The data:
*** Begin section ***

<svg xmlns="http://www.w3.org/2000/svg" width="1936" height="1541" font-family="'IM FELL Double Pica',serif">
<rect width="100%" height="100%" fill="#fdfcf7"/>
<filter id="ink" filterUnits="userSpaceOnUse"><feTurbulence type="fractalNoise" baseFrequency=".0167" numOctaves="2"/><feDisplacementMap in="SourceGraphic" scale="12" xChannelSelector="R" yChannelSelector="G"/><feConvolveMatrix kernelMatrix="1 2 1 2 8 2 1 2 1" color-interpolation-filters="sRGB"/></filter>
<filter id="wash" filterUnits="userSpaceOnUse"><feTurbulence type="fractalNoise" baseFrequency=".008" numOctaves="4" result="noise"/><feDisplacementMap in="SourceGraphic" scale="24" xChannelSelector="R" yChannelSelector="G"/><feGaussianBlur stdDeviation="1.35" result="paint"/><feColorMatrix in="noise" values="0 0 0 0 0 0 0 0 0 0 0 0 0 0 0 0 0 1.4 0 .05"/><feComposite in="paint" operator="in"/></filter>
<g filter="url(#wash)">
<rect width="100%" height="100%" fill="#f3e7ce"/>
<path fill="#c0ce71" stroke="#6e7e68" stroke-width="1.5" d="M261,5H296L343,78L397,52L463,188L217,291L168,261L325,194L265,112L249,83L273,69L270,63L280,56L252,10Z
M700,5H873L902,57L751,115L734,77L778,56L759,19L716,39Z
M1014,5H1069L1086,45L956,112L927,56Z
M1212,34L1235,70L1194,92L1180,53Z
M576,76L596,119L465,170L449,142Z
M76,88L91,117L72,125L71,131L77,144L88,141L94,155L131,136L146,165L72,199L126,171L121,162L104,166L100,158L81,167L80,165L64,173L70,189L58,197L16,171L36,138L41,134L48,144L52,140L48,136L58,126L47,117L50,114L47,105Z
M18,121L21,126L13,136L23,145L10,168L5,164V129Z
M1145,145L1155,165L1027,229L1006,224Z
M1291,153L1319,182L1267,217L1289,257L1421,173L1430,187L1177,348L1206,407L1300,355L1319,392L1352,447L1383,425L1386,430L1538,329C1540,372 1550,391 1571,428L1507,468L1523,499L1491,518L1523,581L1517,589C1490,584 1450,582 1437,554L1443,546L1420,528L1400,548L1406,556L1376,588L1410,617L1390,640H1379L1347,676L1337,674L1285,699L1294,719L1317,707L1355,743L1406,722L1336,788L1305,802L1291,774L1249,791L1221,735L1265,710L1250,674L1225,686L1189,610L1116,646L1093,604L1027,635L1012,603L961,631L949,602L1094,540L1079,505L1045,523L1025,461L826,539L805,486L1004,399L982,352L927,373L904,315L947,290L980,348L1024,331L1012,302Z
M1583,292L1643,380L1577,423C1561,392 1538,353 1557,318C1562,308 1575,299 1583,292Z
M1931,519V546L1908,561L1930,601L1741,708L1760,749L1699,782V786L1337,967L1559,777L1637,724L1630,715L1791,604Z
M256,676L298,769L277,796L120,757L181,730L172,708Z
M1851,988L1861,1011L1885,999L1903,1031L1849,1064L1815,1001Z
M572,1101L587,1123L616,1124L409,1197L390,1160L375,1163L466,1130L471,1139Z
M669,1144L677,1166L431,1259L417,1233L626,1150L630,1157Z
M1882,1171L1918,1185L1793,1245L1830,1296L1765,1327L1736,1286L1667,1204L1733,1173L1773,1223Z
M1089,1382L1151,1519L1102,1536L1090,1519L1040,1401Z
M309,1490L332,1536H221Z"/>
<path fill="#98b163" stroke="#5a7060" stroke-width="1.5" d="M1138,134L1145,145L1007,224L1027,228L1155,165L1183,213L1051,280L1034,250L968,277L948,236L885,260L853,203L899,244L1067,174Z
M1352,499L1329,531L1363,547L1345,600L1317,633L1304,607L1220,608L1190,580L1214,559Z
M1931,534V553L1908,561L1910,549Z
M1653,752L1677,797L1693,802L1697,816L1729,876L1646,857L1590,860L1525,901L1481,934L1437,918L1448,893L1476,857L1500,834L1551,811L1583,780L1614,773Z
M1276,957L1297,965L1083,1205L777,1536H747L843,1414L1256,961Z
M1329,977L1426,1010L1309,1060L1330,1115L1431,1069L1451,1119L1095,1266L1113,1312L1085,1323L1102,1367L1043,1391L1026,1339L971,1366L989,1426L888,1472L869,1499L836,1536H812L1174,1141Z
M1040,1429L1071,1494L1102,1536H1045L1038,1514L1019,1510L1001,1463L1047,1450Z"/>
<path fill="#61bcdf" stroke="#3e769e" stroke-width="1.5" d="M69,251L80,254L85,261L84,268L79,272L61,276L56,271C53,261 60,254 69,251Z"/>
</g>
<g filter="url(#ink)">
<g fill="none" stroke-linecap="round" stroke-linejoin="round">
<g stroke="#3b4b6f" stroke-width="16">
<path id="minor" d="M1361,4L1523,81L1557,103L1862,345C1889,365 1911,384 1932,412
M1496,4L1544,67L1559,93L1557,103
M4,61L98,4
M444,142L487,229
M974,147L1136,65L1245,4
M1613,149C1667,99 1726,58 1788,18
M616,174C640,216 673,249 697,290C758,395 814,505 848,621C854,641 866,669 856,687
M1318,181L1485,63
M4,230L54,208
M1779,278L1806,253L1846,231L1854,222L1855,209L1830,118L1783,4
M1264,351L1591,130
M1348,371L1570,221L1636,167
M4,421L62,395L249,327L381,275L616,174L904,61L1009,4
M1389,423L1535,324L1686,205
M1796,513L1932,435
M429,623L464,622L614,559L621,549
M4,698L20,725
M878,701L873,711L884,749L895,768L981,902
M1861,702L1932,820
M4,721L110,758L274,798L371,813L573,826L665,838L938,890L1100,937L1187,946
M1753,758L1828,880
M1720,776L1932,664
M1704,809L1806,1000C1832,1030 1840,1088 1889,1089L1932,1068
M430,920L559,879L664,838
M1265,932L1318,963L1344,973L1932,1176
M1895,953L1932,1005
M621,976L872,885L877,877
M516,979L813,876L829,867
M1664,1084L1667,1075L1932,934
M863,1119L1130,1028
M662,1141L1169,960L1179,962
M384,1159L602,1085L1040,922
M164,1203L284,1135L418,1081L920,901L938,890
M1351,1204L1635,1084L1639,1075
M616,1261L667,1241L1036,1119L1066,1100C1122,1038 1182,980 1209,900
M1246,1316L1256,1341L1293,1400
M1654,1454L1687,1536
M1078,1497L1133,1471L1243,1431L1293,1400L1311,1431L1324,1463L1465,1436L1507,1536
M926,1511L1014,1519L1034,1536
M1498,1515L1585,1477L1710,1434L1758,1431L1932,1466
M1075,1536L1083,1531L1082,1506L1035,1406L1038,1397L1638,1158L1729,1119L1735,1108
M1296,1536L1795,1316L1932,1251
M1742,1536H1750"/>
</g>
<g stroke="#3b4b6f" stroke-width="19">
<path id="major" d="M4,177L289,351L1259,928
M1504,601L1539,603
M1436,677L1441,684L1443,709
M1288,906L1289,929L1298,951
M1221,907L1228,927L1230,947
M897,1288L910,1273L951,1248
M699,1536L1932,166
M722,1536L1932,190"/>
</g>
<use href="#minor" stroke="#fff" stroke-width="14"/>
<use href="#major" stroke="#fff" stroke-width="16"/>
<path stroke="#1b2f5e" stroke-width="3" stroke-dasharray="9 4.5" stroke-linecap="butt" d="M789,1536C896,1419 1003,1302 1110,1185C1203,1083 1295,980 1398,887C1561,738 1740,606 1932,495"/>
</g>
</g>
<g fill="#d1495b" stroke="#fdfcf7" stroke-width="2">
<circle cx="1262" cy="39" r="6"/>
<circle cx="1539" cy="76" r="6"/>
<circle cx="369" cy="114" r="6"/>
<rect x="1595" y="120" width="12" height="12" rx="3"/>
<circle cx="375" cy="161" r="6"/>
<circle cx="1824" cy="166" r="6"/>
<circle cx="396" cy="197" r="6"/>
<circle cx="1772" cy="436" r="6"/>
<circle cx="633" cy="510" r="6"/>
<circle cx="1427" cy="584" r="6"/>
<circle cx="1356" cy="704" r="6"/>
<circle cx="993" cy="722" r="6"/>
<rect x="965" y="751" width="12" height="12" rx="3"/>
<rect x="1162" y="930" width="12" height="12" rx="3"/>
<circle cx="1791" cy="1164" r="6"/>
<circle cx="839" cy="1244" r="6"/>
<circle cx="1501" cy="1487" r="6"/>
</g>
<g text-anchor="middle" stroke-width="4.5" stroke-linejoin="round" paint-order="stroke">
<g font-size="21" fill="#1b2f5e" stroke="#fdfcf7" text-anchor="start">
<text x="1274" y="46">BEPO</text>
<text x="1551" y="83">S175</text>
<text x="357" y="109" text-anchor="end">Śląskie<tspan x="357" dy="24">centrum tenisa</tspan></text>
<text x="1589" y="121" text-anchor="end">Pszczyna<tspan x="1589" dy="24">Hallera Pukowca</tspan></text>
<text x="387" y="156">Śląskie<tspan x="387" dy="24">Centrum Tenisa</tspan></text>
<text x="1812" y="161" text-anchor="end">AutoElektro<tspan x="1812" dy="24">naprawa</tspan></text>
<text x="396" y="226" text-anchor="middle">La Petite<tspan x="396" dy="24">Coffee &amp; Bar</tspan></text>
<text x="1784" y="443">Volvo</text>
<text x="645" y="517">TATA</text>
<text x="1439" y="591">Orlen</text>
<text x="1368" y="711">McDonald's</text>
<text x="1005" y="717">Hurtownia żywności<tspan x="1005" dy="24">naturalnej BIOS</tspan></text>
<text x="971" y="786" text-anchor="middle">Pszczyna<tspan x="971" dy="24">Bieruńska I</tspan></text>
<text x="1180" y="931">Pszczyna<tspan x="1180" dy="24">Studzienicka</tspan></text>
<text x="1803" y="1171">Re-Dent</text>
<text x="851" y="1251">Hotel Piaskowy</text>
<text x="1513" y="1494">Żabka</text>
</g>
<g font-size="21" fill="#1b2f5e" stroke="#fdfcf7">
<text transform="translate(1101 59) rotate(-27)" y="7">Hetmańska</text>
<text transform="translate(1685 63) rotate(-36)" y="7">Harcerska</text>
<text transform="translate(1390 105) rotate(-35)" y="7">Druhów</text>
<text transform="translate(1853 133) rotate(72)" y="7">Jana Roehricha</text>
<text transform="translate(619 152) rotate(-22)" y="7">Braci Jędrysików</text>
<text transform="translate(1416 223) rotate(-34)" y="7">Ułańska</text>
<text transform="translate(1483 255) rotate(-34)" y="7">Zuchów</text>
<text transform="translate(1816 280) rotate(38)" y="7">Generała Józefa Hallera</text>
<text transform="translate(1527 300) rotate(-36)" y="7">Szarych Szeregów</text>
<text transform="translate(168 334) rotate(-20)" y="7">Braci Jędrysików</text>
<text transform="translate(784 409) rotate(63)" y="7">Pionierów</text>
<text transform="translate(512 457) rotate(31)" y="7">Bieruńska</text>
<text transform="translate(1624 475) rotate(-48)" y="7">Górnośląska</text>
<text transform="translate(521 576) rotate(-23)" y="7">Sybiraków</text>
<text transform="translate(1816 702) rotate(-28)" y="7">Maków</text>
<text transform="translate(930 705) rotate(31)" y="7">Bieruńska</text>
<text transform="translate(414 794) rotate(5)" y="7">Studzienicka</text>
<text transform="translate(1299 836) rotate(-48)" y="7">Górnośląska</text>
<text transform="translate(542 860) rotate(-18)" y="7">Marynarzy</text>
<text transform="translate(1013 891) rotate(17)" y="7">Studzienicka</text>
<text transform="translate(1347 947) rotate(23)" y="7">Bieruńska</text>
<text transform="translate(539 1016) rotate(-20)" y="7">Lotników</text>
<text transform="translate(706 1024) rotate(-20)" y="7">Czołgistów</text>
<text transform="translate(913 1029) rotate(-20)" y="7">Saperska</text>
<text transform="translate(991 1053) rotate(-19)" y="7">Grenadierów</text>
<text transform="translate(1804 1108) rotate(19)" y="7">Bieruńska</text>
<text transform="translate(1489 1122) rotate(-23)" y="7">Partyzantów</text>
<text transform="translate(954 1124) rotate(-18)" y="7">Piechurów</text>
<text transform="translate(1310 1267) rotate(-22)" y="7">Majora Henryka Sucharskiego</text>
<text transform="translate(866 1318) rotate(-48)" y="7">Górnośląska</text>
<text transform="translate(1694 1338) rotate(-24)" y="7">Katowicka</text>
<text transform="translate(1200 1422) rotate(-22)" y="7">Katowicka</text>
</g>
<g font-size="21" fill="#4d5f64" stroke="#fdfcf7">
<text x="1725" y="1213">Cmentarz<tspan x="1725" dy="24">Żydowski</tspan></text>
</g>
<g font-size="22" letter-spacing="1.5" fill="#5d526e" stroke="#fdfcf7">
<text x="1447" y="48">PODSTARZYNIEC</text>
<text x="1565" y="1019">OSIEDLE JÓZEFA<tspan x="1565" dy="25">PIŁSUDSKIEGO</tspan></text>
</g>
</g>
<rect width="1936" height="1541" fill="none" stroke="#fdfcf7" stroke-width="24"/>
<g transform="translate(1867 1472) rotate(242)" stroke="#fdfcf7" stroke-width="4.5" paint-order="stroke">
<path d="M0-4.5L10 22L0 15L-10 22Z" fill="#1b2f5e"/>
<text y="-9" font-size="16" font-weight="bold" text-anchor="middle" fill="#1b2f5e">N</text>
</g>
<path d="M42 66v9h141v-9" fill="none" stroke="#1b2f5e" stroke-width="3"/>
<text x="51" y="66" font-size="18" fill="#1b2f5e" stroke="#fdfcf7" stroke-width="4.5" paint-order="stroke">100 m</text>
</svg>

*** End section ***

Problem to work on:
For the word "userSpaceOnUse", count the lines of the records that contain it and give only the number.

Completed exercise:
2